Zusätzlich erhöhen nach Windwiderstandsklassen geprüfte Führungsschienen die Stabilität des gesamten Systems, unabhängig vom gewählten Werkstoff. Wer sein Gebäude langfristig gegen Sturmschäden absichern möchte, sollte diese Faktoren daher schon bei der Planung berücksichtigen. Eine ausführliche Gegenüberstellung der Werkstoffe finden Sie im Beitrag Kunststoff oder Alurollladen.
Was gilt für elektrische Rollladen bei Sturm?
Elektrische Rollladen bieten bei Sturm nicht nur zusätzlichen Komfort, sondern auch spürbar mehr Sicherheit. ROMA Rollladen sind serienmäßig Smart Home-fähig und lassen sich in Systeme wie Somfy TaHoma, Loxone, KNX, elero oder digitalSTROM einbinden.
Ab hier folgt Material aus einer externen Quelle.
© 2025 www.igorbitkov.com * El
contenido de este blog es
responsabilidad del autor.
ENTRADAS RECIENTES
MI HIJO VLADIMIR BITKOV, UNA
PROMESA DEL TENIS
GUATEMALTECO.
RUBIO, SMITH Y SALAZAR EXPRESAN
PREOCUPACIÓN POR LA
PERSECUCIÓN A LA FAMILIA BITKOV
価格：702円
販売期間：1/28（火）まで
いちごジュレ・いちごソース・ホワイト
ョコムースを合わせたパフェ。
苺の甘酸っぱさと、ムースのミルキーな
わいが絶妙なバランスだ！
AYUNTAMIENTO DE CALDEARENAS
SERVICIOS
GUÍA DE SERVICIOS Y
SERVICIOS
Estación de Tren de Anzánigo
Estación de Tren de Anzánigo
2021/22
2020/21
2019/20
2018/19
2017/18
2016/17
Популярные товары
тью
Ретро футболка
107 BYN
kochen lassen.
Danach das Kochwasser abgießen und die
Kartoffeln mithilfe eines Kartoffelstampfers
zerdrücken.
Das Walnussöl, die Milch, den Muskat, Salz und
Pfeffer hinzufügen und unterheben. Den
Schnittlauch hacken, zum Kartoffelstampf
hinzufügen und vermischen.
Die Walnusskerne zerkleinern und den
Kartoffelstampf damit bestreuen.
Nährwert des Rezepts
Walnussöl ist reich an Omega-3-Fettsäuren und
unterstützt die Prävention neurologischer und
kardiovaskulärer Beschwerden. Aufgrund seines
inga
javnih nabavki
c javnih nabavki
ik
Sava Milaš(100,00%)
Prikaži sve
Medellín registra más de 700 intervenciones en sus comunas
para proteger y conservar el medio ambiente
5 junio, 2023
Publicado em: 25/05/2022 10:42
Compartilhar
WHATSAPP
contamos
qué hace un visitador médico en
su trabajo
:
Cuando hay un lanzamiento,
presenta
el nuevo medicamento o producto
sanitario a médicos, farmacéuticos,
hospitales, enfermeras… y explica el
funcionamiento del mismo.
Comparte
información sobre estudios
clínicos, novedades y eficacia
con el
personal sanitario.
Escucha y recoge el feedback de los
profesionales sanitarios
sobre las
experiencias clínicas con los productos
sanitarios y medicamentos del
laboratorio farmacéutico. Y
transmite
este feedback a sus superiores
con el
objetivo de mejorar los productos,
Elektrische Rollladen mit Akkupufferung in den Ausführungen BASIC und EASY CHANGE bleiben auch bei Stromausfall reaktionsfähig: Ihre ROMA Rollladen ermöglichen so mehrere Bewegungszyklen innerhalb von 24 Stunden, selbst wenn während des Sturms die Stromversorgung ausfällt. Bei angekündigten schweren Unwettern ist es aber in jedem Fall sinnvoll, die Rollladen frühzeitig in Position zu bringen, damit das Haus vorbereitet ist.
Ihr Zuhause schützen mit ROMA Rollladen
Wer bei Sturm auf der sicheren Seite sein möchte, sollte nicht erst bei der ersten Windwarnung handeln, sondern bereits bei der Wahl von Material, Antrieb und Schutztechnik auf hochwertige und langlebige Lösungen setzen. ROMA Rollladen stehen für höchste Markenqualität und Hightech made in Germany: robuste Aluminium-Panzer, durchdachte Führungsschienen und leistungsstarke elektrische Antriebe, die sich nahtlos in Ihr Smart Home integrieren lassen. So bleibt Ihr Zuhause auch dann geschützt, wenn Sie selbst nicht vor Ort sind.
Qualifizierte ROMA Fachpartner beraten Sie gerne zu passenden Lösungen für Ihr Gebäude – nutzen Sie dafür die ROMA Fachhändlersuche.
Häufig gestellte Fragen (FAQ) zu Rollladen bei Sturm
Sollen Rollos bei Sturm hoch oder runter?
Bei leichtem bis mäßigem Wind kann der Rollladen bei Sturm unten bleiben. Ab etwa Windstärke 8 sollte er geöffnet oder in eine sichere Position gefahren werden, da geschlossene Rollladen bei Sturm stärker durch Windsog belastet werden. Zwischenpositionen oder geöffnete Fenster vermeiden Sie am besten immer.
Welches Material ist bei Rollladen sturmsicherer – Aluminium oder Kunststoff?
Aluminium-Rollladenpanzer sind in der Regel die stabilere Wahl, da sie sich unter Windlast weniger verformen und auch bei häufigen Sturmereignissen zuverlässig funktionieren. Kunststoffpanzer sind zwar leichter und günstiger, stoßen bei starker Windlast oder großen Elementbreiten aber schneller an ihre Grenzen.
Wer zahlt, wenn der Rollladen durch Sturm beschädigt wurde?
Meist übernimmt die Wohngebäudeversicherung den Schaden, wenn er nachweislich sturmbedingt ist. Für die Regulierung empfiehlt sich eine zeitnahe Dokumentation mit Fotos sowie die Meldung beim Versicherer. Details zum Versicherungsschutz sollten Sie aber immer individuell mit Ihrem Anbieter klären.